In December the Chief Data Scientist of the United States, DJ Patil, sat down with the podcasters at Partially Derivative to talk about a number of data related subjects. If you haven’t listened to the podcast yet, I highly recommend it, it’s both enjoyable and informative. While the interview covers a wide range of subjects, what stuck with me was DJ Patil’s comment about being a force multiplier.
“You [Data Scientists] should be in a role where you are ridiculously, overwhelmingly impactful. If you are not, figure out how to be ridiculously impactful or go find another place where you can be. The ability to singularly be a force multiplier…not like a 1x, a 2x, a 3x…a 10x, a 100x force multiplier on any problem has never been more true. We have easy ability to have access to technology. Data ubiquity is there. And more than anything else, the ability to have a combination of some data with domain expertise allows a different type of integration that we have just not seen in recent times.”
Brilliantly said, and it sparked within me a thought; What are the multipliers that can make us the most effective people we can be?
As Colin Powell stated, “Perpetual Optimism is a Force Multiplier.” This is one of the tenets of his leadership. If you spend your work days in perpetual cynicism, thinking that the leadership doesn’t care or understand, that the company is profit-at-all-costs, that your co-workers are disenfranchised, that every problem is an obstacle…you will be hobbled. In such a dark world, why bother putting anything but the minimum of effort forth at all? Be one of those people who simply justify their salary. Why not?
In contradistinction, be perpetually optimistic. Find that problems are challenges. (I’m aware of how cliché that is by the way). Inspire your so-called disenfranchised co-workers to see projects and work in a more positive and challenging light. Understand the challenges that leadership faces without knowing all the details and believe your company is fundamentally a force for good.

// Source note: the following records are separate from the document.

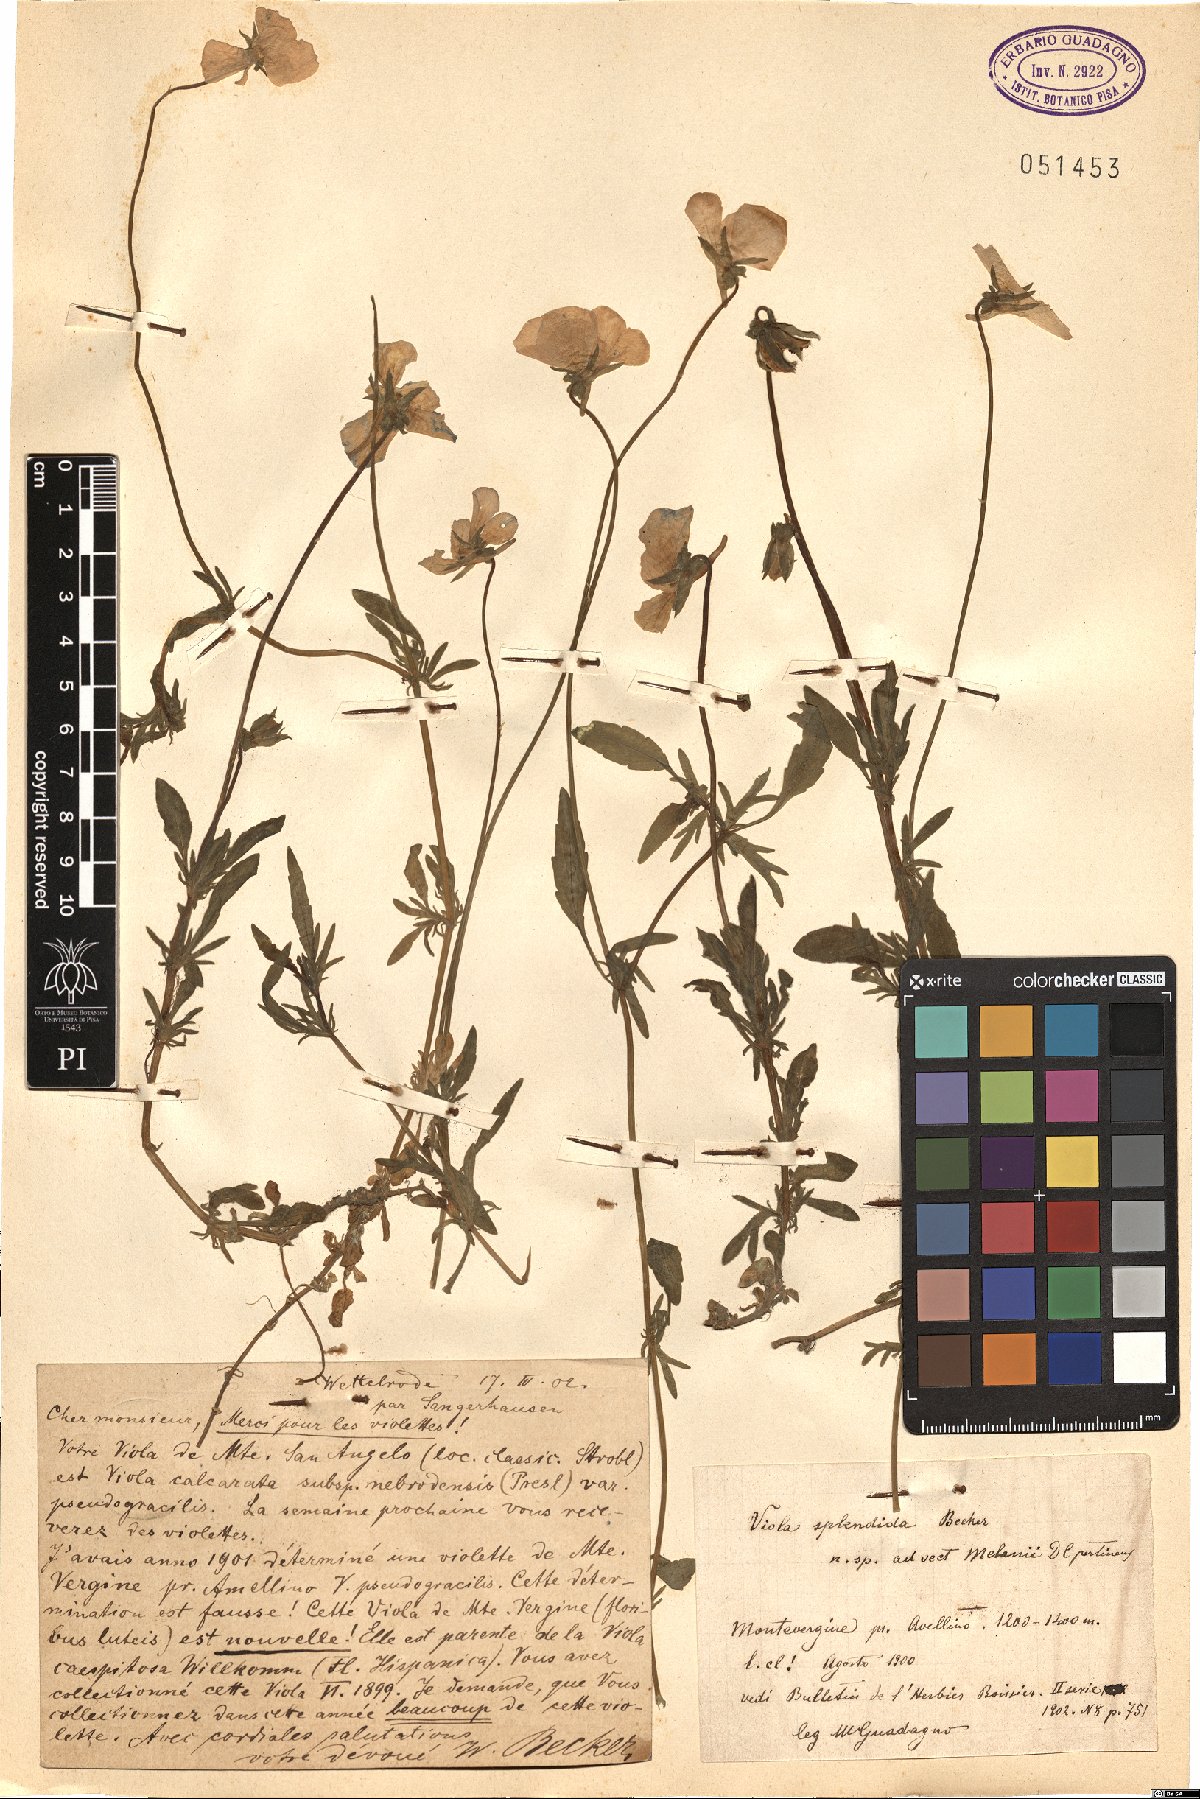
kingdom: Plantae
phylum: Tracheophyta
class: Magnoliopsida
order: Malpighiales
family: Violaceae
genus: Viola
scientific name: Viola aethnensis
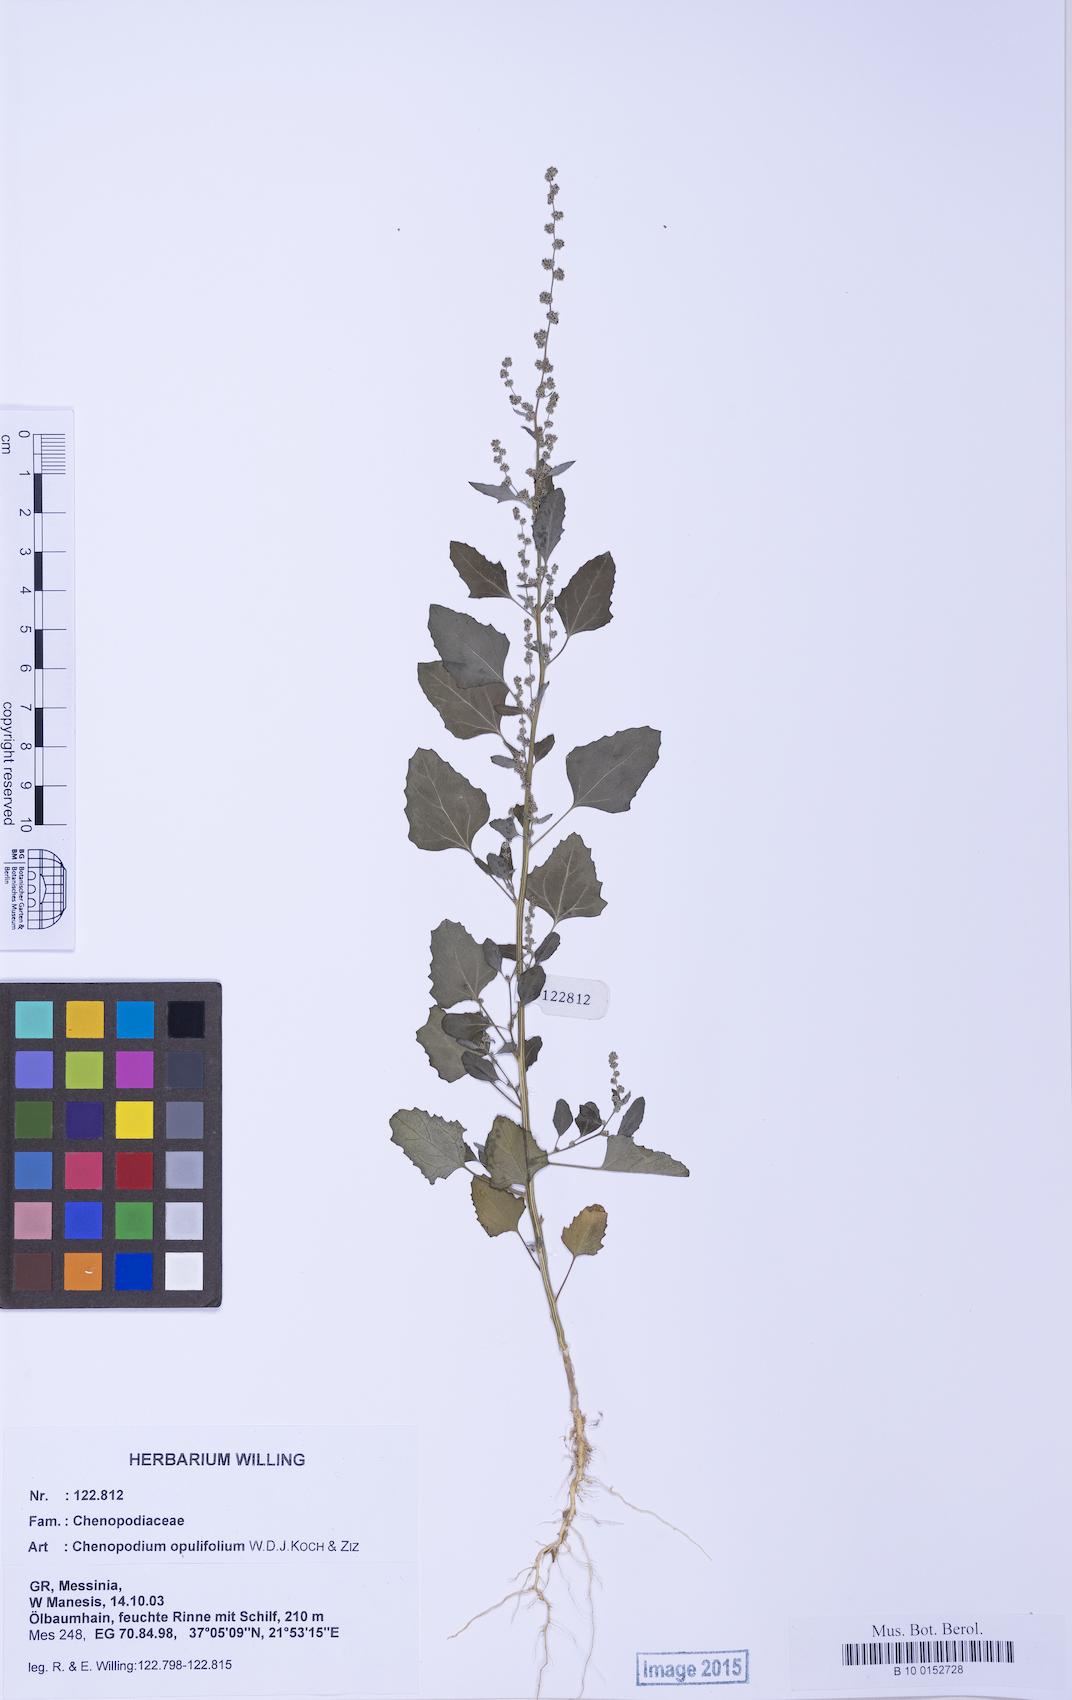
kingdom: Plantae
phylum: Tracheophyta
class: Magnoliopsida
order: Caryophyllales
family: Amaranthaceae
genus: Chenopodium
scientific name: Chenopodium album
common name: Fat-hen
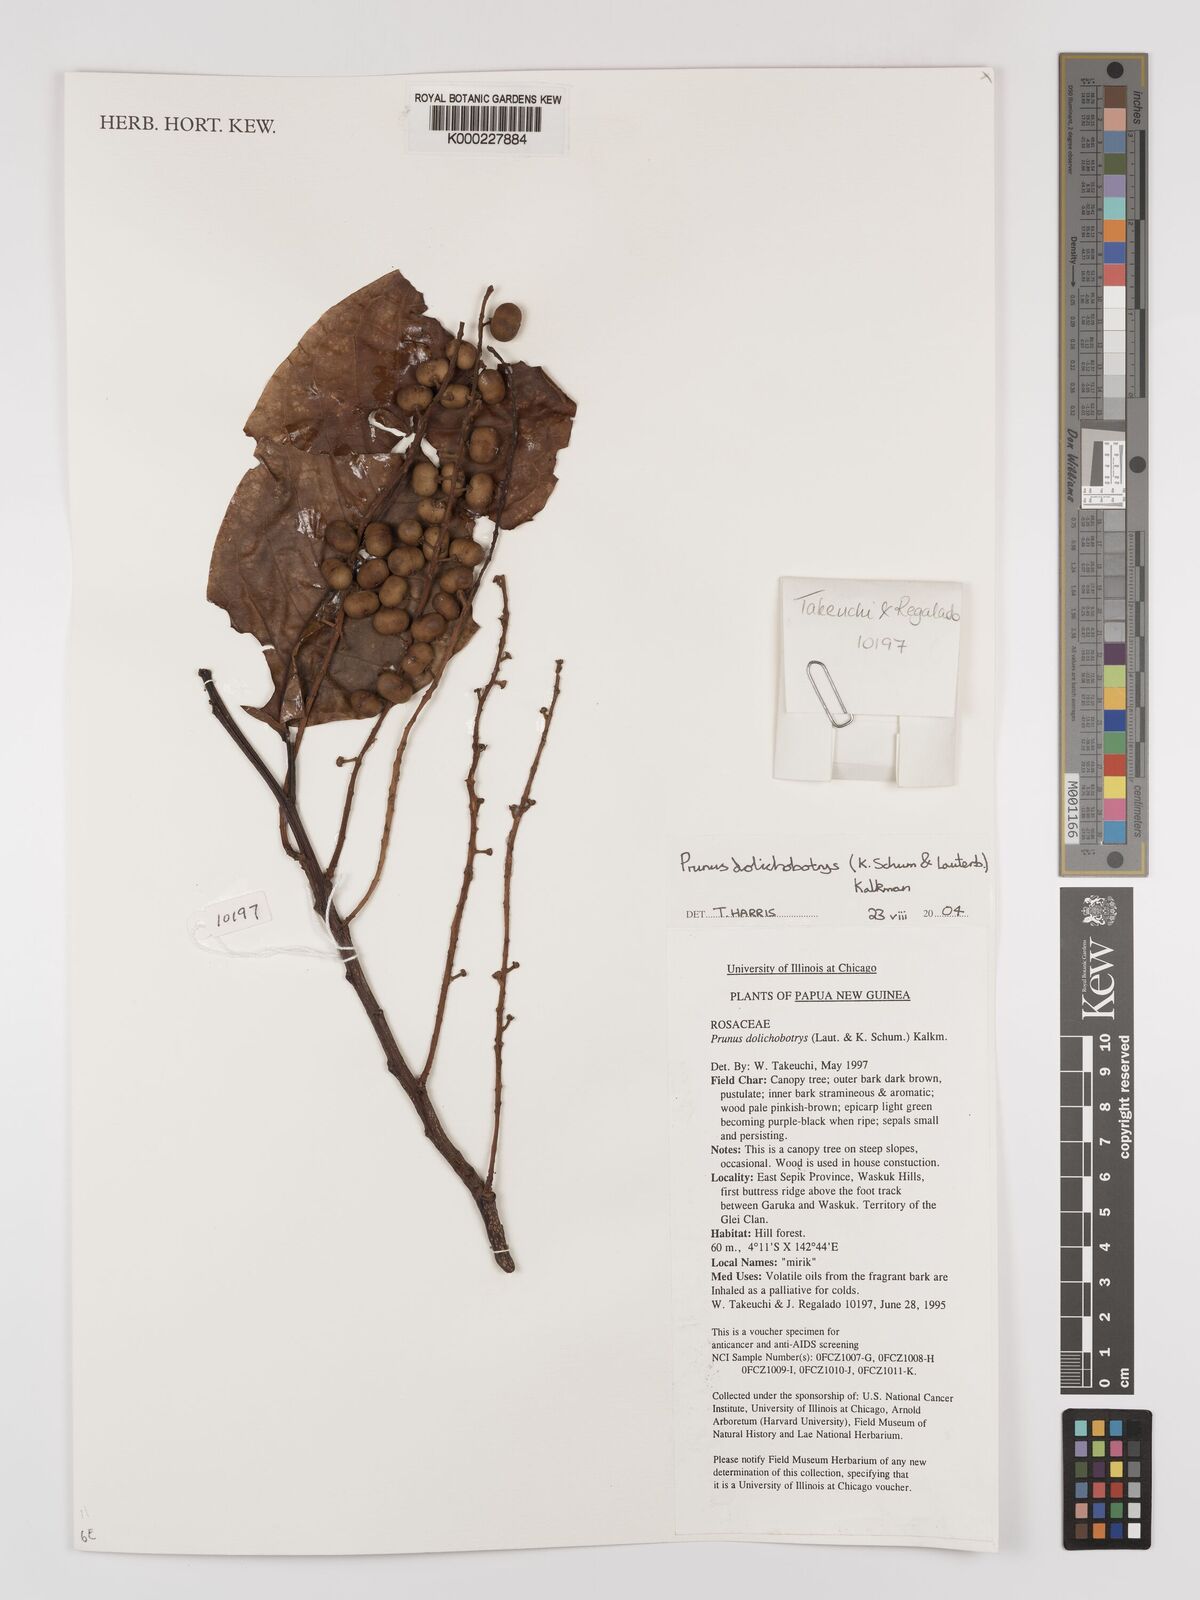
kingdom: Plantae
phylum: Tracheophyta
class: Magnoliopsida
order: Rosales
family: Rosaceae
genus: Prunus
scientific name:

Passion is an incredible multiplier, probably more so than any other. If you find that you are not passionate in your job, find a way to make it passionate. If you are unable, then you need to leave. Passion leads us to a state of flow that increases productivity to an incalculable level. Passion will cure cancer, passion will stop aging, passion will and has changed the world at a magnitude that is hard to quantify. Passion is Walt Whitman, Ray Kurzweil, Einstein and James Joyce. Those are daunting people against which to measure yourself…but without passion, they are abstractions akin to fictional characters.
I’m not sure I can explain my passion for Data Science…add that passion to a passion for a subject and you have an exponential force multiplier. Data Scientists in all forms are OBLIGATED to provide a force multiplier in their fields. (The all caps was intentional). It is not about money, it is not about position…we are in a transformative period in human history. Work we do will help with identifying gene expressions that help with the cure for cancer. Work we do will help stop violence and atrocities in our cities. Work we do will reform policy at a federal and state level that make our country a better place to live. Our work helps physicists, doctors, research scientists, astronomers, economists, social scientists….the list goes on. This is the era where the developers (data scientists) and field professionals from across the aisle get up and realize they work better together than apart.
What do these force multipliers look like? I’ve given this some thought and we’ll start with what tradition says.
Skill + Experience = Value
Add the first multiplier.
(Skill + Experience) * Perpetual Optimism = Value ^ 2
Add the second multiplier.
((Skill + Experience) * Perpetual Optimism) * Passion = Value ^ 3
Finally, throw in those data science skills.
(((Skill + Experience) * Perpetual Optimism) * Passion) * Data Science = Value ^ 4
Those multipliers add up quickly, and while this may seem an exaggeration, I assure you it is not. I’ve worked on projects where passion, optimism and a splash of data science skills led to 1000X process improvements. On your jobs, remember these criteria, don’t let the urgent get in the way of the important, and remember the words of DJ Patil…” If you are not, figure out how to be ridiculously overwhelmingly impactful or go find another place where you can be.” As data scientists, you have an obligation to be “ridiculously overwhelmingly impactful.”